▸ **WHAT IS EXPECTED**: In the data below, find the line that contains "computer mouse: none" and the line that contains "pencil box: none". Copy both, plus every line between them, exactly.

• • •

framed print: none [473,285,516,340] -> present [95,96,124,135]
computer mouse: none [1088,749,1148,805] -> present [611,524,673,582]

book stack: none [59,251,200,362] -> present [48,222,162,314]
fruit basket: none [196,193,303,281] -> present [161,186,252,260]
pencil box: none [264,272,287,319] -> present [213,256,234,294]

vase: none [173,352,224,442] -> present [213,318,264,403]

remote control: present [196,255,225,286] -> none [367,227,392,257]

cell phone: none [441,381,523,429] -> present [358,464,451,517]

• • •

▸ **YOUR SOLUTION**:
computer mouse: none [1088,749,1148,805] -> present [611,524,673,582]

book stack: none [59,251,200,362] -> present [48,222,162,314]
fruit basket: none [196,193,303,281] -> present [161,186,252,260]
pencil box: none [264,272,287,319] -> present [213,256,234,294]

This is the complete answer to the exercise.